15. The processor of claim 11, wherein the output samples at the output locations are sparse within a tensor shape, and wherein the adapter output circuit includes a densifier circuit operable to expand the output samples to include samples of a zero-point value at those locations in the tensor shape excluded from the output locations.

16. The processor of claim 11, wherein the output samples at the output locations are dense within a tensor shape, and wherein the adapter circuit includes a drop-box circuit operable to compress the output samples to remove samples within a predefined range.

17. A method of processing an input tensor at a processor, the method comprising:

receiving at a first channel of channels in an adapter input circuit, the input tensor, the first channel processing samples of the input tensor to generate pre-processed samples, the first channel obtaining locations of the samples;

determining, by a location processor coupled to the first channel, output locations in response to the locations;

calculating, by an arithmetic logic unit (ALU) coupled to the channels, output samples from the pre-processed samples; and

processing, by an adapter output circuit coupled to the location processor and the ALU, the output locations and the output samples to generate an output tensor.

18. The method of claim 17, wherein the input tensor is a sparse tensor associated with a zero-point value, and wherein the first channel expands the sparse tensor such that the pre-processed samples include the samples and other samples of the zero-point value.

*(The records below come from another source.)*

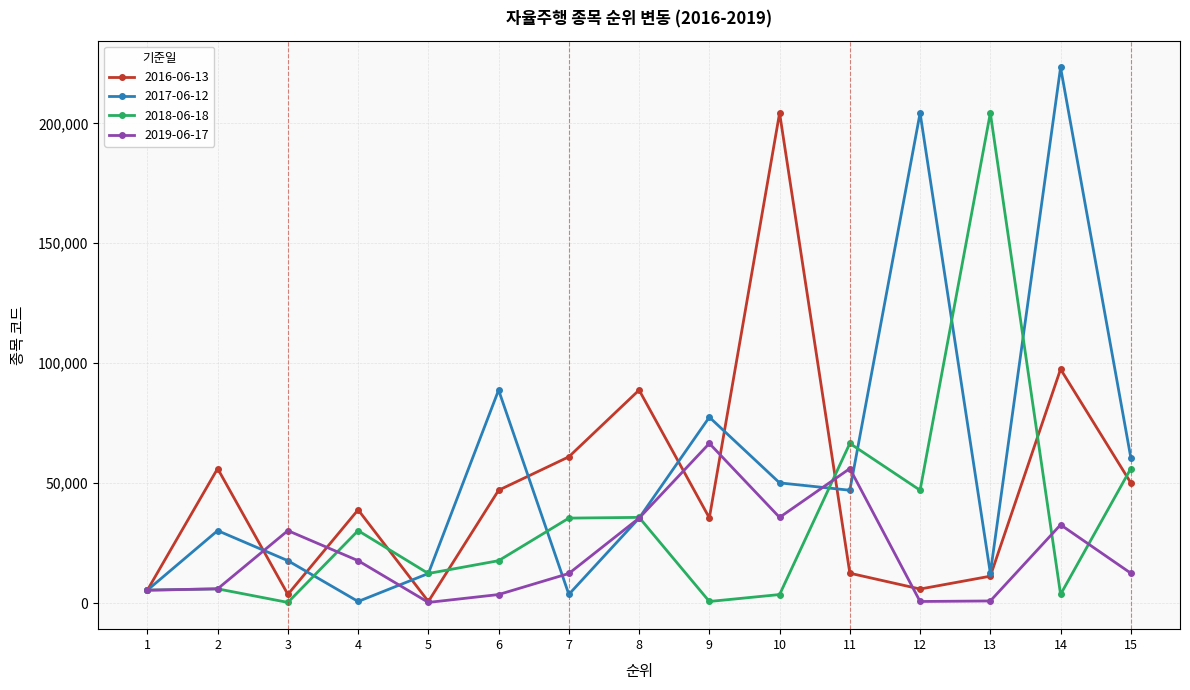

Rank the series by their average value, from lowest to highest.

2019-06-17, 2018-06-18, 2016-06-13, 2017-06-12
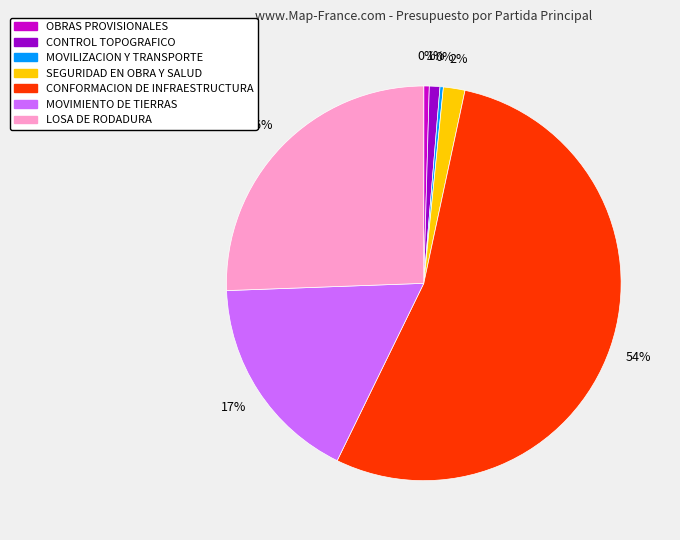

To the nearest percent, what percentage of the pie is CONFORMACION DE INFRAESTRUCTURA?

54%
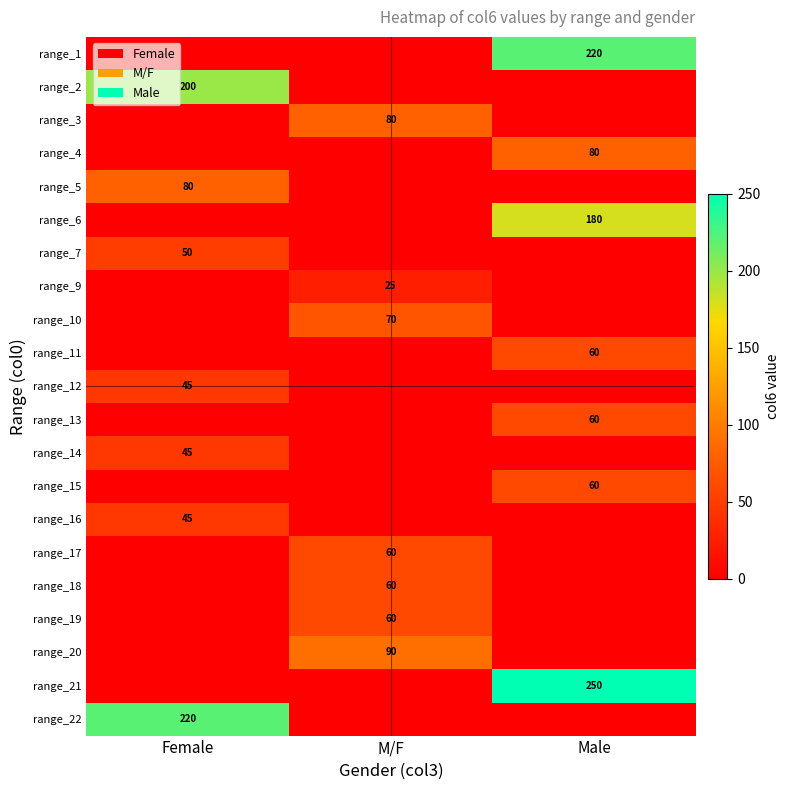

How many categories are shown in the chart?

3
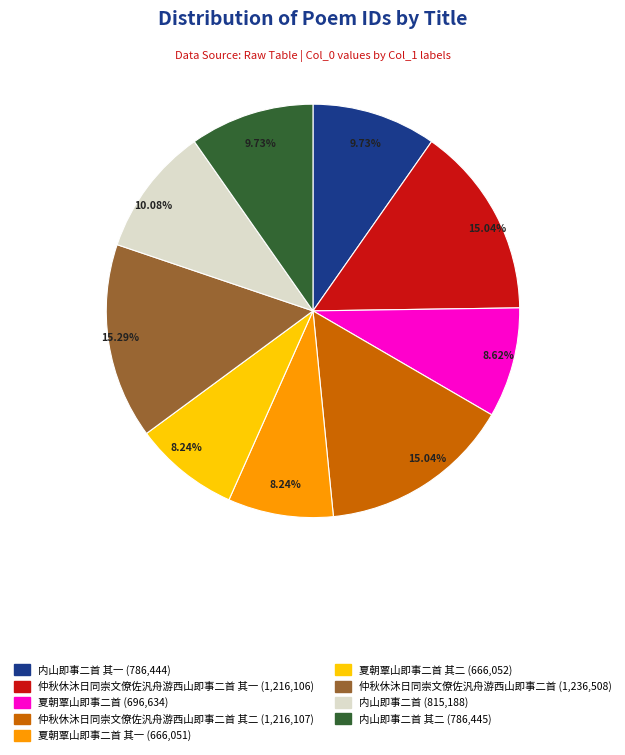

Does any single category account for the majority?

No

19. The method of claim 17, wherein the output samples at the output locations are sparse within a tensor shape, and wherein the adapter output circuit includes a densifier circuit expanding the output samples to include samples of a zero-point value at those locations in the tensor shape excluded from the output locations.

20. The method of claim 17, wherein the output samples at the output locations are dense within a tensor shape, and wherein the adapter circuit includes a drop-box circuit compressing the output samples to remove samples within a predefined range.